During the 2025 Poland Wiper Attacks, the adversaries used Advanced Port Scanner and Advanced IP Scanner to conduct remote system discovery activities.[1]

.002 Broadcast Discovery

During the 2025 Poland Wiper Attacks, the adversaries used arp to conduct remote system discovery activities.[1]

ICS T0888 Remote System Information Discovery

During the 2025 Poland Wiper Attacks, the adversaries remotely executed commands on systems using PsExec to gather information about running processes, network connections, routing tables, ARP cache, and contents of user directories.[1]

ICS T0852 Screen Capture

During the 2025 Poland Wiper Attacks, the adversaries used the nircmd utility to capture screenshots of systems.[1]

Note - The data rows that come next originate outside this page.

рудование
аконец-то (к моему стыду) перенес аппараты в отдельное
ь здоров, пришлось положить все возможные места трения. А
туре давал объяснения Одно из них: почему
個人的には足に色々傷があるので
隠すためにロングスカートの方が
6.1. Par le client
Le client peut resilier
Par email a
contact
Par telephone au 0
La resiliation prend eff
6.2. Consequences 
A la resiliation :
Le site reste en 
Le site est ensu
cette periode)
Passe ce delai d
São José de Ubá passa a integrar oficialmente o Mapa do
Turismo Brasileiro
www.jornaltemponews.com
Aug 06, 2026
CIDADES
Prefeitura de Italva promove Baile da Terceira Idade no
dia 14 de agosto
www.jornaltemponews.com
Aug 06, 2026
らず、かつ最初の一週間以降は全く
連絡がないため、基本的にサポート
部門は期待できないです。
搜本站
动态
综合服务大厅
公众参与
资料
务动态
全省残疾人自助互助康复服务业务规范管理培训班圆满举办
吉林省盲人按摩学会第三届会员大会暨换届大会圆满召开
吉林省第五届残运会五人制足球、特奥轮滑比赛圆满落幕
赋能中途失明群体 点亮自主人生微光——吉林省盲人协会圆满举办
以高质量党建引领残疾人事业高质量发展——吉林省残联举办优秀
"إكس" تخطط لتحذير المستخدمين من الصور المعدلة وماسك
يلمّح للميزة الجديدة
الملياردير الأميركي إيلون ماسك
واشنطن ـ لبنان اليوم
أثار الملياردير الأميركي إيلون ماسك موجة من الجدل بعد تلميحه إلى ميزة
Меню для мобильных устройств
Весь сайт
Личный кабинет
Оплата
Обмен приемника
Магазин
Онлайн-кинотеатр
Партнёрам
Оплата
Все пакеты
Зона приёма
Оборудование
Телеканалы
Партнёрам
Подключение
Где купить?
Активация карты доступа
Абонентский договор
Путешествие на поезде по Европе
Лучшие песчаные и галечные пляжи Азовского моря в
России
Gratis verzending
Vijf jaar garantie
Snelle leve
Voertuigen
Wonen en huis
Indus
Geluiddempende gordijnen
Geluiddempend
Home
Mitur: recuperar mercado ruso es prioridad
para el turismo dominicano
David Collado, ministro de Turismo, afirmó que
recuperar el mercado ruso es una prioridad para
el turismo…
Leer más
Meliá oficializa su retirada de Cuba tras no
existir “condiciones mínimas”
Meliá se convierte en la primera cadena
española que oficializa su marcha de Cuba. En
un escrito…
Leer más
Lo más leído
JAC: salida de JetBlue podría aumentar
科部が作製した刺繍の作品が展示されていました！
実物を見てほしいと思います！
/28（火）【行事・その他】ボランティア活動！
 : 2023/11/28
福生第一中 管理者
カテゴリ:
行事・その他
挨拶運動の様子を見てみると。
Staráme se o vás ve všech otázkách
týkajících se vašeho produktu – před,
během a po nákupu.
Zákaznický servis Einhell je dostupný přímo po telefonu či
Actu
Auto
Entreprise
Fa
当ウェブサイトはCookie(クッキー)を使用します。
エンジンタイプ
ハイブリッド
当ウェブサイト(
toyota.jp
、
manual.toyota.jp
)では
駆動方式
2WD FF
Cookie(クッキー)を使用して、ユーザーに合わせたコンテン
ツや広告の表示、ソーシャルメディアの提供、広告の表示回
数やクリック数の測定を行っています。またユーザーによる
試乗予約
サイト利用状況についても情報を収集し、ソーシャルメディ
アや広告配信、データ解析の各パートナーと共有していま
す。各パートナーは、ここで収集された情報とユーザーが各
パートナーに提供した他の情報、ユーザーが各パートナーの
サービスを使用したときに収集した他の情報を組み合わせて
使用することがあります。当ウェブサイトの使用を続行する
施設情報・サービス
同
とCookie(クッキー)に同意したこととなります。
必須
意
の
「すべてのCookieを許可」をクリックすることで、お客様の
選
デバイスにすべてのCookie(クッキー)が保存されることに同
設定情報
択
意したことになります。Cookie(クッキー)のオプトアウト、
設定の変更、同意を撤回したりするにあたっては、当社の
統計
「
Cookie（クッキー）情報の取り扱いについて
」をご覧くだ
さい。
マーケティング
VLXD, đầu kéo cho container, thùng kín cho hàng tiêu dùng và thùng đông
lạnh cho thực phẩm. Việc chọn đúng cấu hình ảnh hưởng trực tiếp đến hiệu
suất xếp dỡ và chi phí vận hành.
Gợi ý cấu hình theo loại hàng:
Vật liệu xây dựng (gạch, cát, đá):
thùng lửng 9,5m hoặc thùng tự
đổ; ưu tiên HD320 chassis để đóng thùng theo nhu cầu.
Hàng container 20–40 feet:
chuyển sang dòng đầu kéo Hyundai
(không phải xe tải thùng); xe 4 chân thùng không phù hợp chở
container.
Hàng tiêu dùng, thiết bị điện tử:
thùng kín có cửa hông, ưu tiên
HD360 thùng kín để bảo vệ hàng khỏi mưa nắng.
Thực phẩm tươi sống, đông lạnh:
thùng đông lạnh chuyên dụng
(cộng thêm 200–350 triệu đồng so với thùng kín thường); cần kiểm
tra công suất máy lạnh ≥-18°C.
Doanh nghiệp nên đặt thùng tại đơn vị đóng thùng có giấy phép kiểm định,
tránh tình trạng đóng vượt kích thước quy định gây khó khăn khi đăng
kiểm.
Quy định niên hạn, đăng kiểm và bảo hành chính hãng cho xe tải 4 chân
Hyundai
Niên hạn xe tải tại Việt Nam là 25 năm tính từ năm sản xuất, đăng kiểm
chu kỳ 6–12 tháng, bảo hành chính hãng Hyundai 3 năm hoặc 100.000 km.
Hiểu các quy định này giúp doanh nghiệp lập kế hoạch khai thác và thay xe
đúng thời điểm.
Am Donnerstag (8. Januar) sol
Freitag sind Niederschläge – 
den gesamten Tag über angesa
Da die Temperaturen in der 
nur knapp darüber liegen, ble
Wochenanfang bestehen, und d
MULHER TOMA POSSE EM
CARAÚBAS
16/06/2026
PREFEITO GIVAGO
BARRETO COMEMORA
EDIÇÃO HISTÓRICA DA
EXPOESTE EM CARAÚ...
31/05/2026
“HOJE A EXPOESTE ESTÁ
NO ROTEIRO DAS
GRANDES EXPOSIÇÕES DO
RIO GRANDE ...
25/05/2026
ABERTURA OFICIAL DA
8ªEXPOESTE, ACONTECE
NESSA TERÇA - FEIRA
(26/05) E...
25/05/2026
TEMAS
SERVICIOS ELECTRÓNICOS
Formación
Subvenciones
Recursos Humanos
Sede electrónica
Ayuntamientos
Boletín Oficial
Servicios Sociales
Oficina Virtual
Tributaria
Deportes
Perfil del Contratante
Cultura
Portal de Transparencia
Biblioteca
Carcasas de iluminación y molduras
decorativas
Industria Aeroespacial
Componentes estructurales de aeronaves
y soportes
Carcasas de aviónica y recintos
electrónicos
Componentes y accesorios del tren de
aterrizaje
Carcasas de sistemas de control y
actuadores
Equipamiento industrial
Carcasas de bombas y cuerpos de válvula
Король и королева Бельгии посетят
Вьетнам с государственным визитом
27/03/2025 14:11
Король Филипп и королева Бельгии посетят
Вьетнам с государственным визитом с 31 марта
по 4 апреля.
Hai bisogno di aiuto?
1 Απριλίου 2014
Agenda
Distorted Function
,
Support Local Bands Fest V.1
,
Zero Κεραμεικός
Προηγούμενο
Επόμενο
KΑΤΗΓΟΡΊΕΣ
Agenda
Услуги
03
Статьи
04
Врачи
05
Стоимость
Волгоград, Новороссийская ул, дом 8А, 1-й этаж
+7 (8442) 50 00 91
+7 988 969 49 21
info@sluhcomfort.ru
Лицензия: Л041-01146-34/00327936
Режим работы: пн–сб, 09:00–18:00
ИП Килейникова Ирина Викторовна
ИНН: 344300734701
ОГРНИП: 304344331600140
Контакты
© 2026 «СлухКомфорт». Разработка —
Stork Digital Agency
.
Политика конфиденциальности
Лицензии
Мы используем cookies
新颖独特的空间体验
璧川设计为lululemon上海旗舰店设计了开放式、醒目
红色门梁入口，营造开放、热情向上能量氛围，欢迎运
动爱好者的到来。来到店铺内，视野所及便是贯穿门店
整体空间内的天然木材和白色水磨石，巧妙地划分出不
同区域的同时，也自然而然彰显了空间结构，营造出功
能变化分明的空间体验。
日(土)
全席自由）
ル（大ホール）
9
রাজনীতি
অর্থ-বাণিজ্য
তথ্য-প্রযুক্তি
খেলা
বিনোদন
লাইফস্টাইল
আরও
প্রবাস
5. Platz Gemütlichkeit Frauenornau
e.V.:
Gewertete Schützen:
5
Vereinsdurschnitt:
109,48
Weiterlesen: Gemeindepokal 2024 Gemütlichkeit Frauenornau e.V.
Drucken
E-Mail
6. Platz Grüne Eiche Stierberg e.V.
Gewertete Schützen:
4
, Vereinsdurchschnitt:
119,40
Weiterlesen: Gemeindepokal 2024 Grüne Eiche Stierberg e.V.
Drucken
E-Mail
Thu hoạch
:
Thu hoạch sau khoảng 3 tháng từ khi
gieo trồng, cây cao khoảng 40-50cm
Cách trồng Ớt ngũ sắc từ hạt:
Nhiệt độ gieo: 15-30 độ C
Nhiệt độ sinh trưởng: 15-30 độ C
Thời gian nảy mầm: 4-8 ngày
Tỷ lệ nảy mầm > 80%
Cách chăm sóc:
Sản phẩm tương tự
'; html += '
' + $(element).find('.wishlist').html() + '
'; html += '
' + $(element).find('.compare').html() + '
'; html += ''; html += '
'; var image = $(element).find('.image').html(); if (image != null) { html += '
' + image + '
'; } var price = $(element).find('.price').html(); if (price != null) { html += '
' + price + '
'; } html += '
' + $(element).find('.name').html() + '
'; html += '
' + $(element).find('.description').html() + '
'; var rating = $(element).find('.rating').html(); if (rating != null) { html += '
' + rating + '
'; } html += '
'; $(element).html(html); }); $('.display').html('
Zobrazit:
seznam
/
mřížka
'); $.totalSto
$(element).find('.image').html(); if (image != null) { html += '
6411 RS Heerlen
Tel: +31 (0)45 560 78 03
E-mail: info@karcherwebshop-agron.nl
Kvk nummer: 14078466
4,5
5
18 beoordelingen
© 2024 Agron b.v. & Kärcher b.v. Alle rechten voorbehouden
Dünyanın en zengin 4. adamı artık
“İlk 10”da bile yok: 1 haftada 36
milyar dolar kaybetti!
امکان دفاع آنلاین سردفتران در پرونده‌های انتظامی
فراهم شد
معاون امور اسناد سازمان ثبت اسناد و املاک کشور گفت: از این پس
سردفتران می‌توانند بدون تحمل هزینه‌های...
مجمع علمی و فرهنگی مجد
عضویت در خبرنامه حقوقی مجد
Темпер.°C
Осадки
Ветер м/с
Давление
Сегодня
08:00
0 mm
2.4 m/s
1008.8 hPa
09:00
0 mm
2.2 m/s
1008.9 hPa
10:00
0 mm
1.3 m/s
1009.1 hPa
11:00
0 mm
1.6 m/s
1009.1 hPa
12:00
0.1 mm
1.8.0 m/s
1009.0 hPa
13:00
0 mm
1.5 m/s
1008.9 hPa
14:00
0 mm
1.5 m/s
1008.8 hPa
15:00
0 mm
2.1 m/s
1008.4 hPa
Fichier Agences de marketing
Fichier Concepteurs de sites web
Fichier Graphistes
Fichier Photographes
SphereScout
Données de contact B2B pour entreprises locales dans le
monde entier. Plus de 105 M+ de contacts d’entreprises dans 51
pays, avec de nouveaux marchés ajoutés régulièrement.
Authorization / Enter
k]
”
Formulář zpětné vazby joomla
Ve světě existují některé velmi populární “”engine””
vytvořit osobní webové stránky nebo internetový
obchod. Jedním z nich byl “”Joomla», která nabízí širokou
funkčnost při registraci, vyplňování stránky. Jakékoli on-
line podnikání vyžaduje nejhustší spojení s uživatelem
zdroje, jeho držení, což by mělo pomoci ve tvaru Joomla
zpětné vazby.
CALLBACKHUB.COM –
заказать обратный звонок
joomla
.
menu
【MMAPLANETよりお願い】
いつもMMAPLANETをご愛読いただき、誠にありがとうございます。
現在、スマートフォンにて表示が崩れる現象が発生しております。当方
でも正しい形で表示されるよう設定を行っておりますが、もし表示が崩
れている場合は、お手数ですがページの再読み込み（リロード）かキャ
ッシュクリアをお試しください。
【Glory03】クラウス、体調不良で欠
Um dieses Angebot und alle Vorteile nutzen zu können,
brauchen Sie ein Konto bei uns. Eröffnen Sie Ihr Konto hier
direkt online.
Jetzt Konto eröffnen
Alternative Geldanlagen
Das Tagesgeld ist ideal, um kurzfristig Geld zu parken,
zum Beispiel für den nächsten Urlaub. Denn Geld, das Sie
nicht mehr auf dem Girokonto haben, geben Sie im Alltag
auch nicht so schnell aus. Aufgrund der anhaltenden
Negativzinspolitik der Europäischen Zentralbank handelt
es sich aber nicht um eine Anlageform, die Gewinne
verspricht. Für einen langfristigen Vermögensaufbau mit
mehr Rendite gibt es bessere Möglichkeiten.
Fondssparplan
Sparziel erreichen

ICS T0882 Theft of Operational Information

During the 2025 Poland Wiper Attacks, the adversaries stole sensitive operational information that was used to plan the attack on the operational technology systems.[1]

ICS T0859 Valid Accounts

During the 2025 Poland Wiper Attacks, the adversaries used valid accounts to access Hitatchi RTUs, Mikronika RTUs, Hitachi Relion Protection and Control Relays, Mikronika HMI Computers, and Moxa NPort Serial Device Servers.[1]

Software

ID Name Description
S0099 Arp

During the 2025 Poland Wiper Attacks, the adversaries used Arp to write to a file named outlog.txt, including: currently running processes, network connections, routing tables, ARP cache, and the contents of user directories.[1]

S0160 certutil

During the 2025 Poland Wiper Attacks, the adversaries decoded a Base64-encoded ZIP archive using the built-in certutil.[1]

S9038 DynoWiper

DynoWiper was used for destructive attacks during the 2025 Poland Wiper Attacks.[1][3]

S0357 Impacket

During the 2025 Poland Wiper Attacks, the adversaries used Impacket for lateral movement.[1]

S9039 LazyWiper

LazyWiper was used to conduct destructive attacks during the 2025 Poland Wiper Attacks.[1]

S0104 netstat

During the 2025 Poland Wiper Attacks, the adversaries used netstat to conduct reconnaissance, running C:\Windows\TEMP\outlog.txt && netstat -nao.[1]

S0097 Ping

During the 2025 Poland Wiper Attacks, the adversaries had utilized Ping to enumerate network devices.[1]

S0029 PsExec

During the 2025 Poland Wiper Attacks, the adversaries used PsExec to execute programs on target machines.[1]

S1071 Rubeus

During the 2025 Poland Wiper Attacks, the adversaries used the Rubeus tool to forge a Diamond Ticket that is a modified legitimate Kerberos ticket.[1][4]

S0057 Tasklist

During the 2025 Poland Wiper Attacks, the adversaries used Tasklist for reconnaissance activities running cmd.exe /c "tasklist > C:\Windows\TEMP\outlog.txt && netstat -nao >> C:\Windows\TEMP\outlog.txt && netstat -r >> C:\Windows\TEMP\ outlog.txt && arp -a >> C:\Windows\TEMP\outlog.txt && dir /s /b C:\ Users >> C:\Windows\TEMP\outlog.txt.[1]

S0183 Tor

During the 2025 Poland Wiper Attacks, the adversaries utilized Tor nodes for C2.[1]